Dal 23 maggio 2026 al 28 febbraio 2027 il Museo delle Antichità Etrusche e Italiche della Sapienza Università di Roma ospita Etruscan Gold. Etruscan Blue, una mostra dedicata ai materiali preziosi, ai pigmenti e alle tecnologie artigianali che hanno definito il linguaggio visivo e simbolico della cultura etrusca.
Il progetto propone un approccio interdisciplinare che intreccia archeologia, archeometria e storia delle tecniche per indagare come pigmenti di blu egizio, oro e altri materiali preziosi siano stati selezionati, trasformati e impiegati soprattutto nei grandi santuari. Al centro dell’esposizione alcune domande chiave: da dove provenivano queste sostanze, come venivano lavorate e da chi, e come entravano nei gesti rituali e nelle pratiche di offerta alle divinità?

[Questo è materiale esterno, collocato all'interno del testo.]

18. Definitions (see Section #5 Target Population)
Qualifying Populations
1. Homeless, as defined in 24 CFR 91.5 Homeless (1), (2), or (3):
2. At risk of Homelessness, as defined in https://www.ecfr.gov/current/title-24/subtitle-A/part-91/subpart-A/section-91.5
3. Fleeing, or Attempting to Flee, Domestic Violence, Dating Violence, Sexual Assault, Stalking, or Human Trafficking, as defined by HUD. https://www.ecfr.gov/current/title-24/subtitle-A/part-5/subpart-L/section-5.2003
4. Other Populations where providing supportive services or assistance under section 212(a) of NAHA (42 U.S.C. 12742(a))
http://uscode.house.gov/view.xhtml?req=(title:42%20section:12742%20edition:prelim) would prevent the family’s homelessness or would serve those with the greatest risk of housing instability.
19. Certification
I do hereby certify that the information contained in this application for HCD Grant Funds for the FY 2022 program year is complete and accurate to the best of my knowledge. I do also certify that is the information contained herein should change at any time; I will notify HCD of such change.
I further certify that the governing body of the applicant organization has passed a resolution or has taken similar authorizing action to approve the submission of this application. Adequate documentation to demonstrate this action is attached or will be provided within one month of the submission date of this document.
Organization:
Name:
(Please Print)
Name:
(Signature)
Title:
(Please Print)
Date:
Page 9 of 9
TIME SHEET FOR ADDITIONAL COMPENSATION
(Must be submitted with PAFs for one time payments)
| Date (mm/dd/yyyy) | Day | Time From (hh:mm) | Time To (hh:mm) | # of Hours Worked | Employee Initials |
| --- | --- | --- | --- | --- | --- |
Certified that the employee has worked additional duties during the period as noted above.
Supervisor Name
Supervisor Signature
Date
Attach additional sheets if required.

Attraverso reperti provenienti dai siti più significativi del mondo etrusco, come Cerveteri, Pyrgi, Tarquinia, Gravisca, Veio, Orvieto e Marzabotto, la mostra ricostruisce una rete fitta di saperi tecnici, circolazione di materiali e pratiche artigianali tra santuari e necropoli. Oro, pigmenti di blu egizio, terrecotte policrome e residui di lavorazione raccontano un sistema in cui produzione, culto e memoria sono profondamente intrecciati.